Again we hear the message of love from the beginning of Jesus’ ministry (2:7). Before learning what love is, we read what love is not. We should not be like Cain, who murdered his brother, Abel, because Cain’s actions were evil, while Abel’s were righteous. Abel’s righteousness apparently engendered profound resentment—anger great enough to prompt murder. Just as Cain resented Abel’s righteousness, so the world will resent our righteousness. As a result, just as Cain hated Abel, so the world will despise Christians. This again counters the claims of the antichrists to be righteous Christians, while manifesting a lack of love and even a hatred toward true Christians.
True Christians, those born of God, have love for their brothers placed in their hearts by the Lord, so that we know that we have passed from death to life, because we love our brothers. Loving our brothers does not give us eternal life. God does that through Christ. If we have eternal life, we will manifest it by loving our brothers. We may have difficulty loving some Christians who make it hard to love them, but a fundamental desire to love them will show through our lives. Even Jesus’ disciples quarreled among themselves about who would be the greatest among them. That was an unloving thing to do. It did not, however, relegate them to the realm of the unsaved.
Next in the succession of challenging declarations is that anyone who does not love remains in death; if anyone hates his brother, he is a murderer; and no murderer has eternal life in him. We must again stop to consider what John might have meant by this statement. The options are the same as the previous difficult statements.
- The Face-Value View. This view takes the words at face value. If you hate your brother to the point of being willing to murder him, or if you actually murder him, you are not a Christian. This level of hatred is incompatible with the regenerate life. Does this mean that a person who has killed someone cannot be saved? History, I think, disproves that option.
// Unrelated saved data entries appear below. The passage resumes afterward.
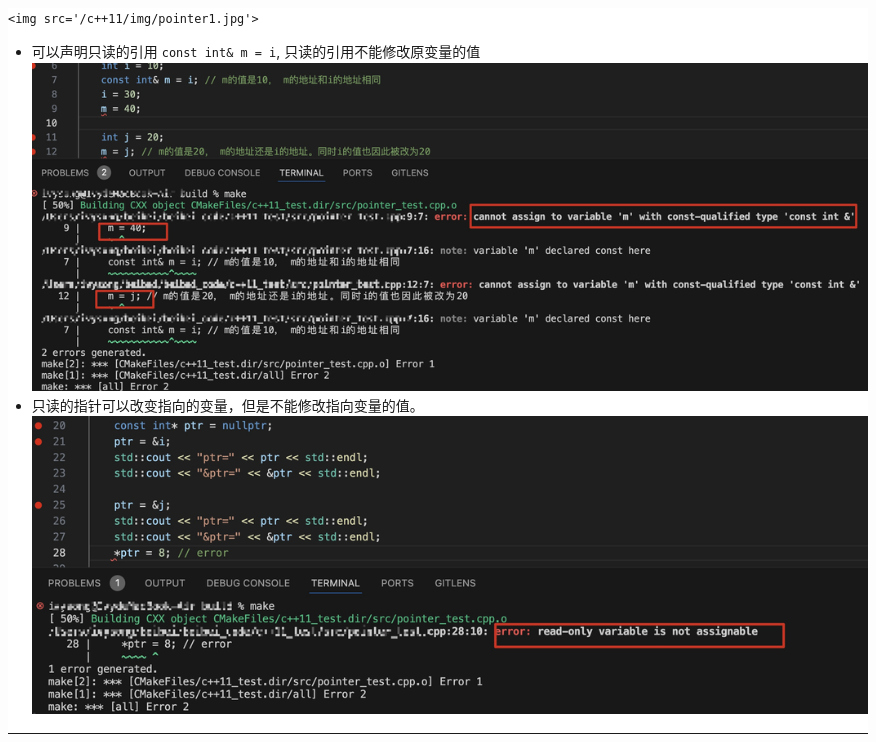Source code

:     <img src='/c++11/img/pointer1.jpg'>
- 可以声明只读的引用 `const int& m = i`, 只读的引用不能修改原变量的值
    <img src='/c++11/img/error1.jpg'>
- 只读的指针可以改变指向的变量，但是不能修改指向变量的值。
    <img src='/c++11/img/error2.jpg'>

---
- The Abiding View. Zane Hodges writes in the Bible Knowledge Commentary that “it is an illusion to believe that a real Christian is incapable of hatred and murder” (p. 896). He cites the examples of David when he killed Uriah the Hittite and of Peter who warned his Christian readers not to let any of them suffer as a murderer (1 Pet. 4:15).
The key to this view is the word abiding which the NIV does not translate. We could translate more literally, “No murderer has eternal life abiding in him.” The Christian, as long as he is abiding in Christ—or living in conscious fellowship with Christ—would certainly never murder anyone. If he murders someone, it is because he is not abiding in Christ. In this sense, eternal life and Christ must be seen as synonyms.
Again, we must appeal to the context. All of us can recall times when we have not loved our brothers, or we can think of people we don’t like to associate with. As a result, we can conclude that we are not Christians. This would be an overreaction. John writes in a context of extreme contrasts. He does not suggest that we are not Christian if we love imperfectly.
3. The Continuing-to-Hate View. The final view of these verses treats hate and murder the same as “sin” in verses 6 and 9. A Christian might hate or murder someone, but if this happened, he or she would be overcome with remorse. If a person is willing to harbor habitual hate, or have no remorse at murder, that person is not a Christian. No one whose life is characterized by hate or murder can be a Christian.
NOTE BY EDWARD D. ANDREWS: Christians must love their brothers and sisters in the faith. This does not mean that we love the pseudo-Christians. It is referring to true Christians in the faith. We do have a love for false Christians in a different sense, in that we do what Jude said, save them from the fire. In other words, we try to reason with them from the Scriptures, explaining, proving, and persuading if possible. But we do not water down or soften the Word of God to get along with false Christians. Our objective is to apply and obey the Word of God, not please man.